## Set problem A
In the Labour commentary, who edited the book Economics for the Many?
## Set problem B
Please copy the part of the Labour commentary that opens with the words containing "The first challenge" and closes with "Labour’s internal politics.".

## Text extract
= = = = = = =

The first challenge to this is whether the party can break through scepticism among the public at large, fuelled by unsympathetic coverage in the media, and stoked up by their Conservative opponents. A lot of wealthy people are worried by the thought of a Labour government, and so there will be plenty of money behind such schemes to derail the party. As the Brexit referendum campaign (to say nothing of Donald Trump in the US) shows, political campaigning is not restrained by thoughts of truth or fairness. But I want to consider a second challenge: which is whether Labour will actually come up with a convincing package of policies that will transform the country for the better, or whether hopeful signs will be stymied by Labour’s internal politics.

I was put in mind of this by an article in the Guardian by John Harris. He welcomes the radicalism of ideas coming out of the Labour movement, which include such liberal ideas as the decentralisation of power, including local government and worker cooperatives. I have ordered a recently published book, Economics for the Many, a series of essays edited by Labour shadow chancellor John McDonnell, to get a better understanding of this new thinking, and I will report back on that when I have read it. But Mr Harris is worried that this radicalism will by stymied by nostalgic conservatives that want to turn the clock back to the 1970s. There are plenty of these in the Labour movement (such as former deputy Prime Minister John Prescott), but I don’t think these are much of an organised threat. And neither are the centrists associated with the now dated New Labour project of the 1990s, still strong in the parliamentary party. Instead I see the key battle as being between two groups that I will call “liberals” and “Leninists”. These groups don’t self-identify as such; instead I am using my own labels, much as the left uses the term “neoliberal” for critics on the right, though I aim for more precision.

= = = = = = =

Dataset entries
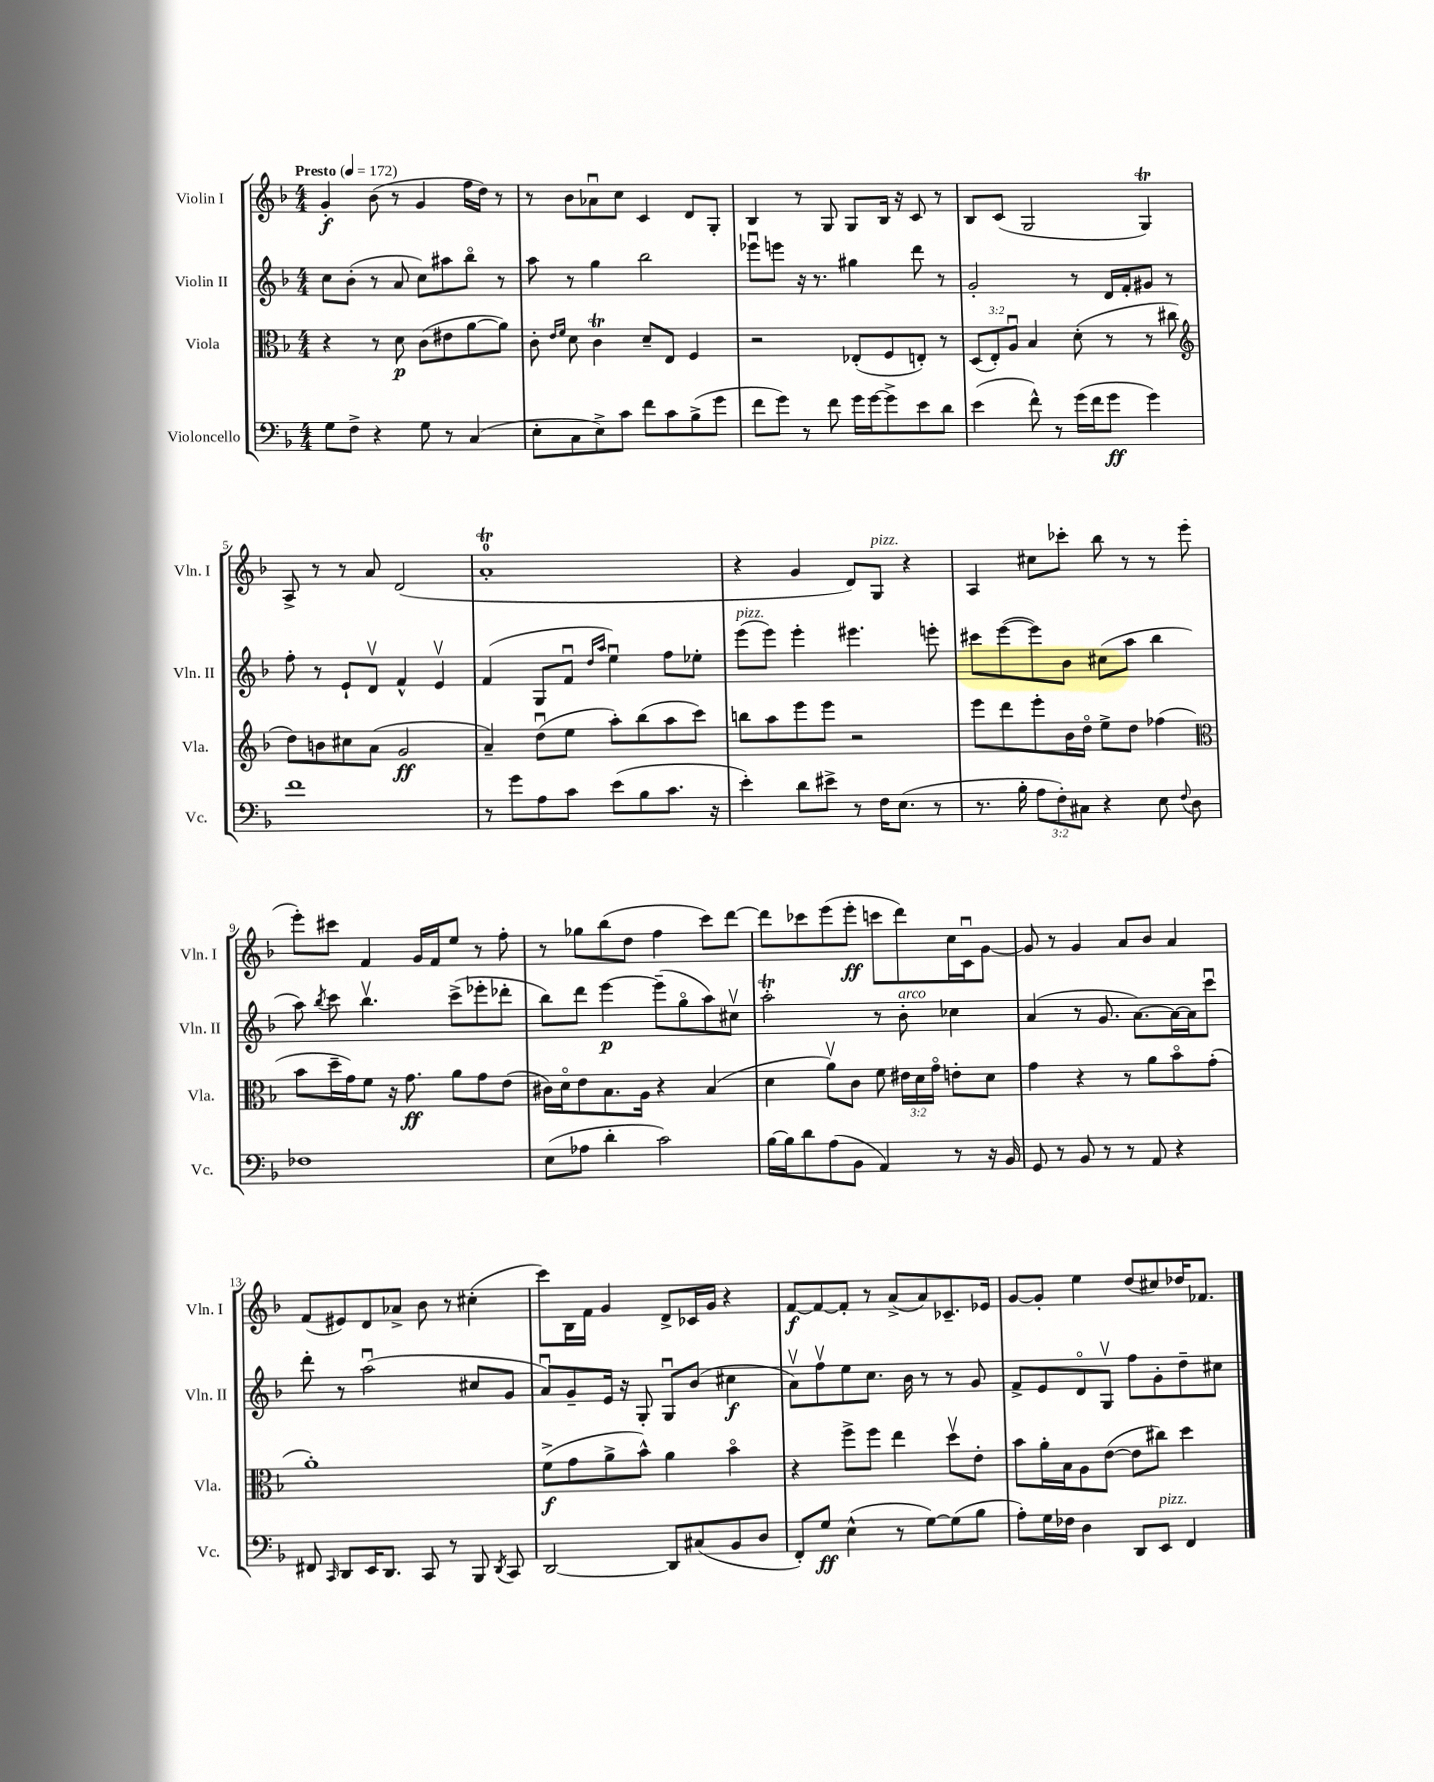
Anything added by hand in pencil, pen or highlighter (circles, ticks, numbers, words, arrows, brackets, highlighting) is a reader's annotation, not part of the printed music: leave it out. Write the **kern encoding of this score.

**kern	**dynam	**kern	**dynam	**kern	**dynam	**kern	**dynam
*part4	*part4	*part3	*part3	*part2	*part2	*part1	*part1
*staff4	*staff4	*staff3	*staff3	*staff2	*staff2	*staff1	*staff1
*I"Violoncello	*	*I"Viola	*	*I"Violin II	*	*I"Violin I	*
*I'Vc.	*	*I'Vla.	*	*I'Vln. II	*	*I'Vln. I	*
*clefF4	*	*clefC3	*	*clefG2	*	*clefG2	*
*k[b-]	*	*k[b-]	*	*k[b-]	*	*k[b-]	*
*M4/4	*	*M4/4	*	*M4/4	*	*M4/4	*
*MM172	*	*MM172	*	*MM172	*	*MM172	*
=1	=1	=1	=1	=1	=1	=1	=1
!	!	!	!	!	!	!LO:TX:a:B:t=Presto	!
8G\L	.	4r	.	8cc\L	.	4g'/	f
8F^\J	.	.	.	(8b-'\J	.	.	.
4r	.	8r	.	8r	.	(8b-\	.
.	.	8d\	p	8a/	.	8r	.
8G\	.	(8c\L	.	8cc\L)	.	4g/	.
8r	.	8e#X\	.	8aa#X\	.	.	.
(4C/	.	[8a\	.	8bb-\J	.	16ff\LL	.
.	.	.	.	.	.	16dd\JJ)	.
.	.	8a\J])	.	8r	.	8r	.
=2	=2	=2	=2	=2	=2	=2	=2
8E'\L	.	8c'\	.	8aa\	.	8r	.
.	.	16qqe/LL	.	.	.	.	.
.	.	16qqf/JJ	.	.	.	.	.
8C\	.	8d\	.	8r	.	8b-\L	.
8E^\)	.	4cT\	.	4gg\	.	8a-Xu\	.
8c\J	.	.	.	.	.	8cc\J	.
8f\L	.	8d~/L	.	2bb-\	.	4c/	.
8c\	.	8E/J	.	.	.	.	.
(8B-^\	.	4F/	.	.	.	8d/L	.
8g\J	.	.	.	.	.	8G'/J	.
=3	=3	=3	=3	=3	=3	=3	=3
8f\L	.	2r	.	8eee-Xu\L	.	4B-/	.
8g\J)	.	.	.	8eeen\J	.	.	.
8r	.	.	.	16r	.	8r	.
.	.	.	.	8.r	.	.	.
8f\	.	.	.	.	.	8G/	.
16g\LL	.	(8E-X'/L	.	4gg#X\	.	8G/L	.
[16g\J	.	.	.	.	.	.	.
8g^\]	.	8F/	.	.	.	16B-/Jk	.
.	.	.	.	.	.	16r	.
8e\	.	8En'/J)	.	8ddd\	.	8c/	.
8d\J	.	8r	.	8r	.	8r	.
=4	=4	=4	=4	=4	=4	=4	=4
(4e\	.	(12D/L	.	2g'/	.	8B-/L	.
.	.	12E'/)	.	.	.	.	.
.	.	.	.	.	.	(8c/J	.
.	.	12Au/J	.	.	.	.	.
8f^^\)	.	4B-/	.	.	.	2G/	.
8r	.	.	.	.	.	.	.
(16g\LL	.	(8d'\	.	8r	.	.	.
16f\J	.	.	.	.	.	.	.
8g\J	ff	8r	.	16d/LL	.	.	.
.	.	.	.	16f'/J	.	.	.
4g\)	.	8r	.	8g#X/J	.	4GT/)	.
.	.	8cc#X\	.	8r	.	.	.
!!LO:LB:g=z
=5	=5	=5	=5	=5	=5	=5	=5
*	*	*clefG2	*	*	*	*	*
1f	.	8dd\L)	.	8ff'\	.	8A^/	.
.	.	8bn\	.	8r	.	8r	.
.	.	8cc#X\	.	8e`/L	.	8r	.
.	.	(8a\J	.	8dv/J	.	8a/	.
.	.	2g/	ff	4f^^/	.	(2d/	.
.	.	.	.	4ev/	.	.	.
=6	=6	=6	=6	=6	=6	=6	=6
8r	.	4a~/)	.	(4f/	.	1at'	.
8g\L	.	.	.	.	.	.	.
8A\	.	(8ddu\L	.	8G/L	.	.	.
8c\J	.	8ee\J	.	8fu/J	.	.	.
.	.	.	.	16qqdd/LL	.	.	.
.	.	.	.	16qqaa/JJ	.	.	.
(8e\L	.	8aa'\L)	.	4eeu\)	.	.	.
8B-\	.	(8bb-\	.	.	.	.	.
8.c\J	.	8aa\	.	8ff\L	.	.	.
.	.	8ccc\J)	.	8ee-X'\J	.	.	.
16r	.	.	.	.	.	.	.
=7	=7	=7	=7	=7	=7	=7	=7
!	!	!	!	!LO:TX:a:i:t=pizz.	!	!	!
4e'\)	.	8bbn\L	.	(8eee\L	.	4r	.
.	.	8aa\	.	8eee\J)	.	.	.
8d\L	.	8eee\	.	4eee'\	.	4g/	.
8e#X^\J	.	8eee\J	.	.	.	.	.
8r	.	2r	.	4.eee#X\	.	8d/L)	.
!	!	!	!	!	!	!LO:TX:a:i:t=pizz.	!
16F\KL	.	.	.	.	.	8G/J	.
(8.E\J	.	.	.	.	.	.	.
.	.	.	.	.	.	4r	.
8r	.	.	.	8eeen'\	.	.	.
=8	=8	=8	=8	=8	=8	=8	=8
8.r	.	8eee\L	.	8ccc#X\L	.	4A/	.
.	.	8ddd\	.	([8eee\	.	.	.
16B-'\	.	.	.	.	.	.	.
12A\L	.	8eee'\	.	8eee\])	.	8cc#X\L	.
12F'\)	.	.	.	.	.	.	.
.	.	16b-\L	.	8b-\J	.	8ccc-X'\J	.
12C#X\J	.	.	.	.	.	.	.
.	.	16dd\JJ	.	.	.	.	.
4r	.	8ee^\L	.	(8cc#X\L	.	8bb-\	.
.	.	8dd\J	.	8aa\J	.	8r	.
8E\	.	(4ff-X\	.	4bb-\	.	8r	.
8qqF/	.	.	.	.	.	.	.
8D\	.	.	.	.	.	(8eee\	.
!!LO:LB:g=z
=9	=9	=9	=9	=9	=9	=9	=9
*	*	*clefC3	*	*	*	*	*
1F-X	.	8b-\L	.	8aa\)	.	8eee'\L)	.
.	.	.	.	8qbb-/	.	.	.
.	.	16dd~\L	.	8ccc\	.	8ccc#X\J	.
.	.	16g\J)	.	.	.	.	.
.	.	8f\J	.	4.bb-v\	.	4f/	.
.	.	16r	.	.	.	.	.
.	.	8.g\	ff	.	.	.	.
.	.	.	.	.	.	16g/LL	.
.	.	.	.	.	.	16f/J	.
.	.	8a\L	.	(8ccc^\L	.	8ee/J	.
.	.	8g\	.	8eee-X'\	.	8r	.
.	.	(8e\J	.	8ddd-X'\J	.	8ff'\	.
=10	=10	=10	=10	=10	=10	=10	=10
(8E\L	.	16c#X\LL)	.	8bb-\L)	.	8r	.
.	.	16d\J	.	.	.	.	.
8A-X\J	.	8e\	.	8ddd\J	.	8gg-X\L	.
4d'\	.	8.B-\	.	[4eee\	p	(8bb-\	.
.	.	.	.	.	.	8dd\J	.
.	.	16A\Jk	.	.	.	.	.
2c\)	.	4r	.	(8eee~\L]	.	4ff\	.
.	.	.	.	8gg\	.	.	.
.	.	(4B-/	.	8aa\)	.	8ccc\L)	.
.	.	.	.	8cc#Xv\J	.	[8ddd\J	.
=11	=11	=11	=11	=11	=11	=11	=11
[16B-\LL	.	4d\	.	2aat'\	.	8ddd\L]	.
16B-\J]	.	.	.	.	.	.	.
8d\	.	.	.	.	.	8ccc-X\	.
(8A\	.	8av\L)	.	.	.	(8eee\	.
8BB-\J	.	8c\J	.	.	.	8eee'\J	ff
4AA/)	.	8f\	.	8r	.	8cccn\L	.
!	!	!	!	!LO:TX:a:i:t=arco	!	!	!
.	.	24e#X\LL	.	8b-'\	.	8ddd\)	.
.	.	24d\	.	.	.	.	.
.	.	24g\JJ	.	.	.	.	.
8r	.	8en'\L	.	4cc-X\	.	16cc\L	.
.	.	.	.	.	.	16cu\J	.
16r	.	8d\J	.	.	.	[8g\J	.
16BB-/	.	.	.	.	.	.	.
=12	=12	=12	=12	=12	=12	=12	=12
8GG/	.	4g\	.	(4a/	.	8g/]	.
8r	.	.	.	.	.	8r	.
8BB-/	.	4r	.	8r	.	4g/	.
8r	.	.	.	8.g/	.	.	.
8r	.	8r	.	.	.	8a/L	.
.	.	.	.	[8.a\L)	.	.	.
8AA/	.	8a\L	.	.	.	8b-/J	.
4r	.	8b-\	.	16a\L_	.	4a/	.
.	.	.	.	16a\J]	.	.	.
.	.	(8g'\J	.	8cccu\J	.	.	.
!!LO:LB:g=z
=13	=13	=13	=13	=13	=13	=13	=13
8FF#X/	.	1a')	.	8ddd'\	.	(8f/L	.
16qqCC/	.	.	.	.	.	.	.
8DD/L	.	.	.	8r	.	8e#X/)	.
16EE/K	.	.	.	(2aau\	.	8d/	.
8.DD/J	.	.	.	.	.	.	.
.	.	.	.	.	.	8a-X^/J	.
8CC/	.	.	.	.	.	8b-\	.
8r	.	.	.	.	.	8r	.
8BBB-/	.	.	.	8cc#X/L	.	(4cc#X'\	.
8qDD/	.	.	.	.	.	.	.
8CC/	.	.	.	8g/J	.	.	.
=14	=14	=14	=14	=14	=14	=14	=14
[2DD/	.	(8f^\L	f	8au/L)	.	8ccc\L)	.
.	.	8g\	.	8g~/	.	16B-\L	.
.	.	.	.	.	.	16f\JJ	.
.	.	8a^\	.	16e/Jk	.	4g/	.
.	.	.	.	16r	.	.	.
.	.	8b-^^\J)	.	8G'/	.	.	.
8DD/L]	.	4a\	.	8Gu/L	.	8d^/L	.
(8C#X/	.	.	.	(8b-/J	.	16c-X/L	.
.	.	.	.	.	.	16g/JJ	.
8BB-/	.	4b-\	.	4cc#X\	f	4r	.
8D/J	.	.	.	.	.	.	.
=15	=15	=15	=15	=15	=15	=15	=15
8FF'/L)	.	4r	.	8av\L)	.	[8f/L	f
8G/J	ff	.	.	8ffv\	.	8f/_	.
(4E^^\	.	8ff^\L	.	8ee\	.	8f'/J]	.
.	.	8ff\J	.	8.cc\J	.	8r	.
8r	.	4ee\	.	.	.	(8a^/L	.
.	.	.	.	16b-\	.	.	.
[8G\L)	.	.	.	8r	.	8a/)	.
(8G\]	.	8ddv\L	.	8r	.	8.c-X~/	.
8B-\J	.	8e'\J	.	8g/	.	.	.
.	.	.	.	.	.	16e-X/Jk	.
=16	=16	=16	=16	=16	=16	=16	=16
8A'\L)	.	8b-\L	.	8f^/L	.	[8g/L	.
16G\L	.	16a'\L	.	8e/	.	8g'/J]	.
16F-X\JJ	.	16B-\J	.	.	.	.	.
4D\	.	8A\	.	8d/	.	4ee\	.
.	.	([8e\J	.	8Gv/J	.	.	.
8DD/L	.	8e\L]	.	8ff\L	.	(8dd/L	.
!LO:TX:a:i:t=pizz.	!	!	!	!	!	!	!
8EE/J	.	8cc#X\J)	.	8g'\	.	8cc#X/)	.
4FF/	.	4dd\	.	8dd~\	.	16dd-X/K	.
.	.	.	.	.	.	8.f-X/J	.
.	.	.	.	8cc#X\J	.	.	.
==	==	==	==	==	==	==	==
*-	*-	*-	*-	*-	*-	*-	*-
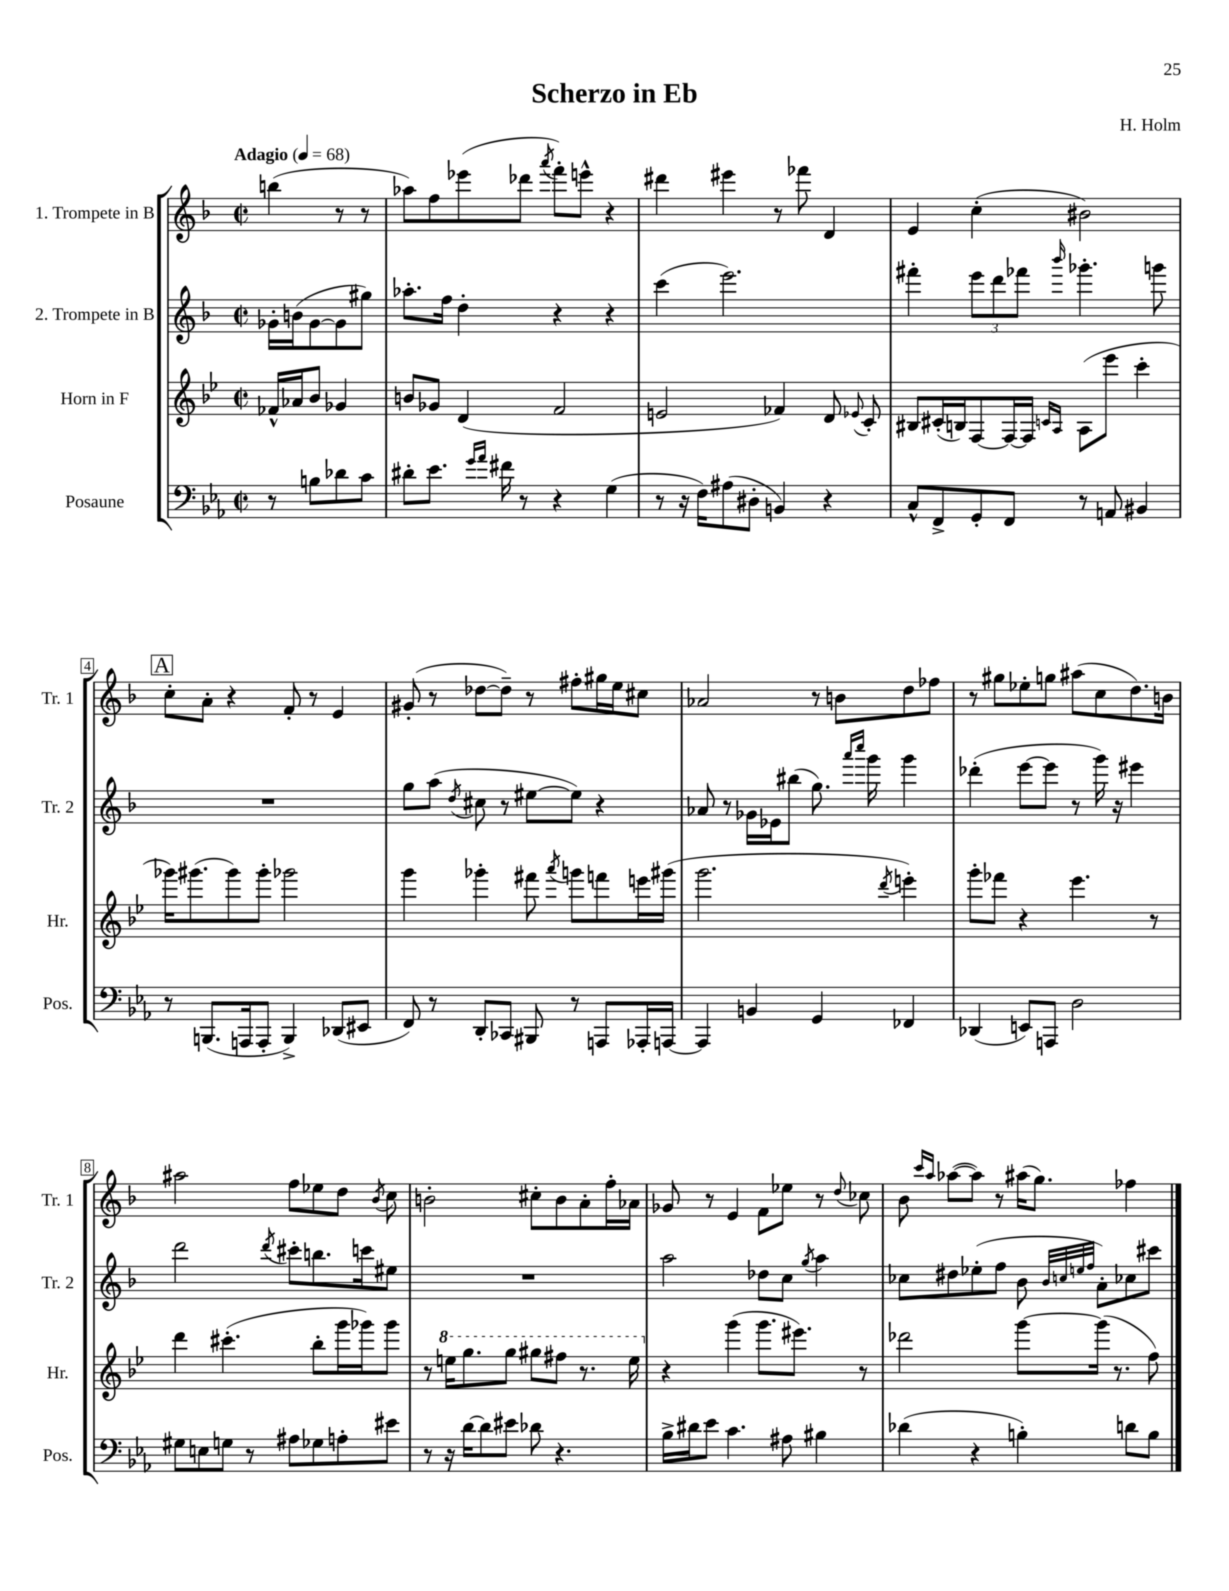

= = = = = = =

## Complete output A
Labour shadow chancellor John McDonnell.

## Complete output B
The first challenge to this is whether the party can break through scepticism among the public at large, fuelled by unsympathetic coverage in the media, and stoked up by their Conservative opponents. A lot of wealthy people are worried by the thought of a Labour government, and so there will be plenty of money behind such schemes to derail the party. As the Brexit referendum campaign (to say nothing of Donald Trump in the US) shows, political campaigning is not restrained by thoughts of truth or fairness. But I want to consider a second challenge: which is whether Labour will actually come up with a convincing package of policies that will transform the country for the better, or whether hopeful signs will be stymied by Labour’s internal politics.